Eat for your body: Eat a balanced diet, which nourishes your personal health and well-being. If possible taking time to prepare at least one meal a week for maximum nutritional benefit for mind and body. Eating for health can be preventative as well as responsive.



What is the most valuable thing you own?

My initial response would be to say my journey in life up to this point, which has led me to this wonderful place. I wouldn’t trade it for a thing. I would be fascinated to see how that would look, if transferred to an image or inanimate object.

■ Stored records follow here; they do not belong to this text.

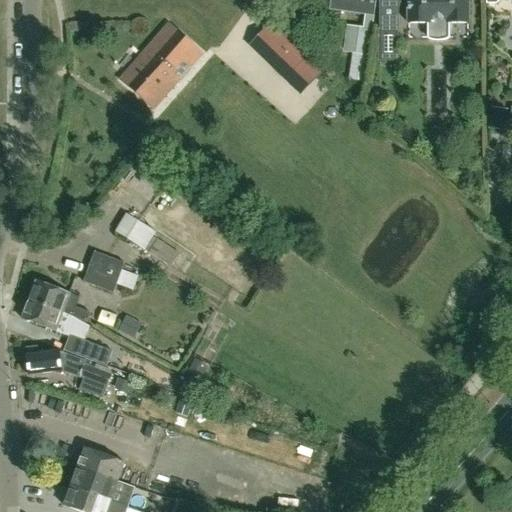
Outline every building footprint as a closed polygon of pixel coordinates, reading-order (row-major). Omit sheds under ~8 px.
[(330,0),(329,10),(365,15),(374,17),(375,0),(330,0)] [(398,5),(401,0),(379,0),(380,31),(378,31),(378,59),(397,59),(397,13),(398,5)] [(407,0),(408,24),(426,24),(427,38),(427,39),(427,40),(428,40),(438,42),(448,40),(449,39),(449,38),(449,24),(468,24),(467,0),(407,0)] [(372,30),(363,29),(347,26),(343,53),(353,54),(349,81),(366,84),(372,30)] [(167,28),(146,52),(145,52),(120,81),(153,109),(178,81),(170,73),(180,62),(188,68),(198,56),(167,28)] [(287,82),(302,65),(275,39),(259,55),(287,82)] [(207,88),(228,107),(248,84),(228,66),(207,88)] [(509,109),(493,107),(490,127),(507,129),(509,109)] [(498,185),(499,209),(508,208),(507,184),(498,185)] [(179,254),(152,237),(155,232),(126,215),(115,233),(170,267),(179,254)] [(94,253),(83,283),(113,294),(116,285),(133,291),(139,277),(122,270),(124,264),(94,253)] [(90,314),(76,308),(79,298),(36,282),(28,301),(64,314),(72,318),(87,323),(90,314)] [(89,327),(72,318),(64,314),(28,301),(22,319),(69,337),(69,335),(83,341),(89,327)] [(98,322),(113,328),(117,316),(102,311),(98,322)] [(218,356),(235,319),(220,312),(203,349),(218,356)] [(131,317),(123,332),(138,341),(146,327),(131,317)] [(69,337),(64,351),(107,367),(112,352),(93,345),(83,341),(69,335),(69,337)] [(25,348),(28,375),(61,372),(61,370),(83,378),(79,390),(101,398),(110,375),(84,366),(85,362),(59,352),(38,354),(37,347),(25,348)] [(208,367),(193,359),(187,370),(202,378),(208,367)] [(34,387),(30,404),(76,415),(80,397),(34,387)] [(84,450),(77,468),(116,483),(123,464),(84,450)] [(129,497),(114,491),(116,483),(77,468),(71,487),(110,501),(125,507),(129,497)] [(123,511),(126,508),(125,507),(110,501),(71,487),(64,506),(80,511),(123,511)]
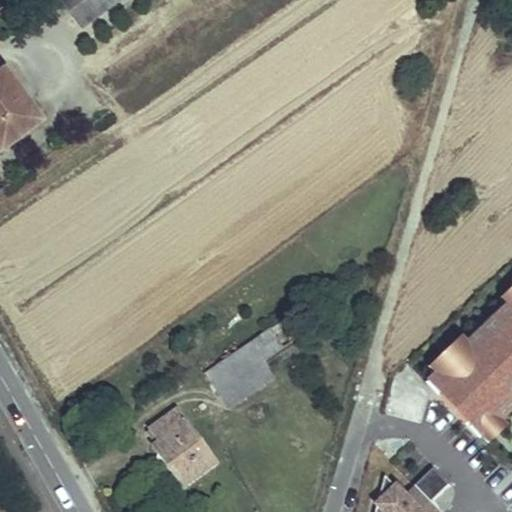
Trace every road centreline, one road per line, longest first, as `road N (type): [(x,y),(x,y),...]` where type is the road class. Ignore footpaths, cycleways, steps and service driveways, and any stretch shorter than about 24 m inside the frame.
road 1 (tertiary): [(78,511),(0,375)]
road 2 (residential): [(369,396),(338,511)]
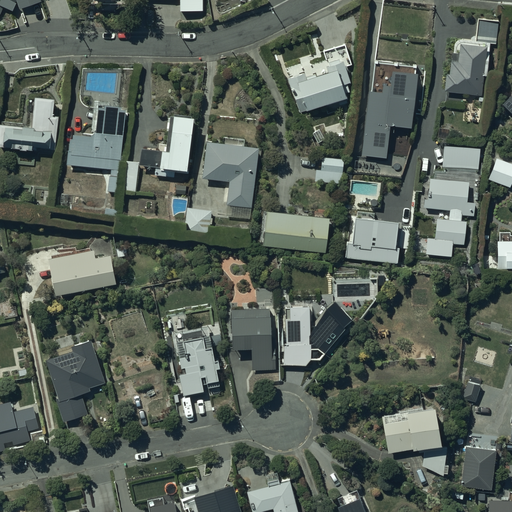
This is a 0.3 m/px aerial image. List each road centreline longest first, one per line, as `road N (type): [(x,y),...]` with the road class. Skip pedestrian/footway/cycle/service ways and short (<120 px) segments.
road 1 (residential): [(0,51),(64,43),(198,45),(312,0)]
road 2 (residential): [(289,418),(0,476)]
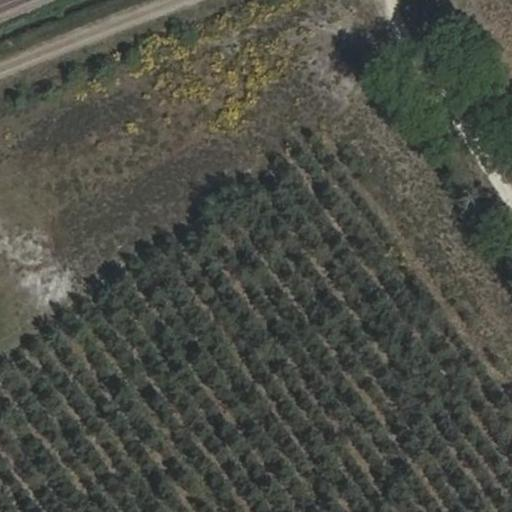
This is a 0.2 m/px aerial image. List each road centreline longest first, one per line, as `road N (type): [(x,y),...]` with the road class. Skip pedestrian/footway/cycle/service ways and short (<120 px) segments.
road 1 (track): [(511,192),(390,0)]
road 2 (track): [(0,75),(186,0)]
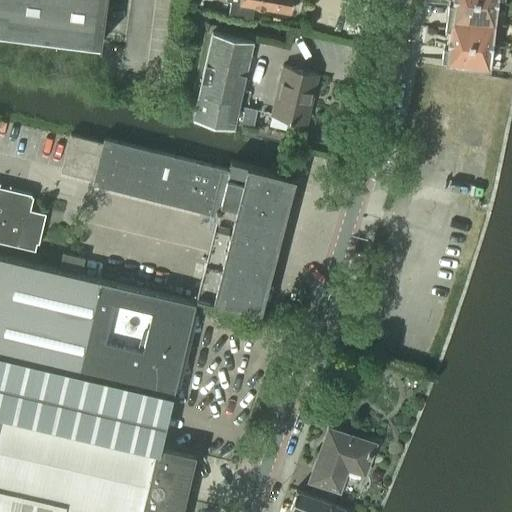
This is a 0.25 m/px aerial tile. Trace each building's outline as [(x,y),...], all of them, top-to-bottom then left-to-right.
[(0,0),(0,29),(99,42),(103,8),(103,0),(0,0)] [(228,0),(230,0),(227,15),(251,19),(253,6),(273,9),(289,12),(290,8),(291,0),(228,0)] [(492,24),(495,2),(477,0),(453,0),(453,6),(447,5),(446,18),(492,24)] [(490,45),(492,24),(446,18),(444,31),(450,32),(449,40),(490,45)] [(212,33),(191,120),(231,129),(251,42),(212,33)] [(487,68),(490,45),(449,40),(448,49),(442,49),(441,62),(487,68)] [(305,123),(317,76),(281,67),(270,115),(305,123)] [(216,216),(206,256),(195,297),(259,313),(293,178),(229,162),(227,170),(103,138),(102,142),(69,134),(60,171),(93,179),(92,183),(213,214),(212,215),(216,216)] [(299,136),(296,148),(300,149),(307,151),(310,139),(299,136)] [(0,186),(0,241),(33,250),(34,250),(36,242),(43,212),(30,208),(27,208),(30,195),(30,193),(0,186)] [(83,257),(62,251),(59,264),(80,269),(83,257)] [(0,357),(171,398),(195,301),(0,254),(0,357)] [(0,407),(0,511),(60,511),(62,504),(96,511),(142,511),(158,446),(158,445),(0,407)] [(362,473),(372,444),(327,427),(308,479),(314,481),(309,495),(333,503),(346,467),(362,473)] [(158,446),(142,511),(179,511),(193,454),(158,446)] [(288,510),(294,511),(337,511),(339,508),(295,490),(288,510)]
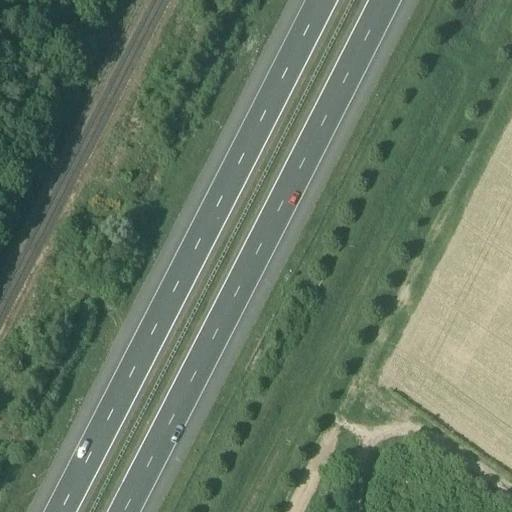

If we had to photograph something then I would say my original recipe book, which has been written all over and which I’ve had since I was 12. I still sometimes write in it. It’s full of memories of my family, heritage, wholesome food and yumminess if there ever was such a word.


When it comes to cooking, I've learnt most of what I know from friends and I took away a top tip from Ritu at the end of our day together. Griddle fry your veg - courgette, aubergine and pepper and then put them on a plate covered with cling film. It keeps them cooking and softens them further. I did this the very next day and have been doing it quite often since! It's small tricks like this which make the difference.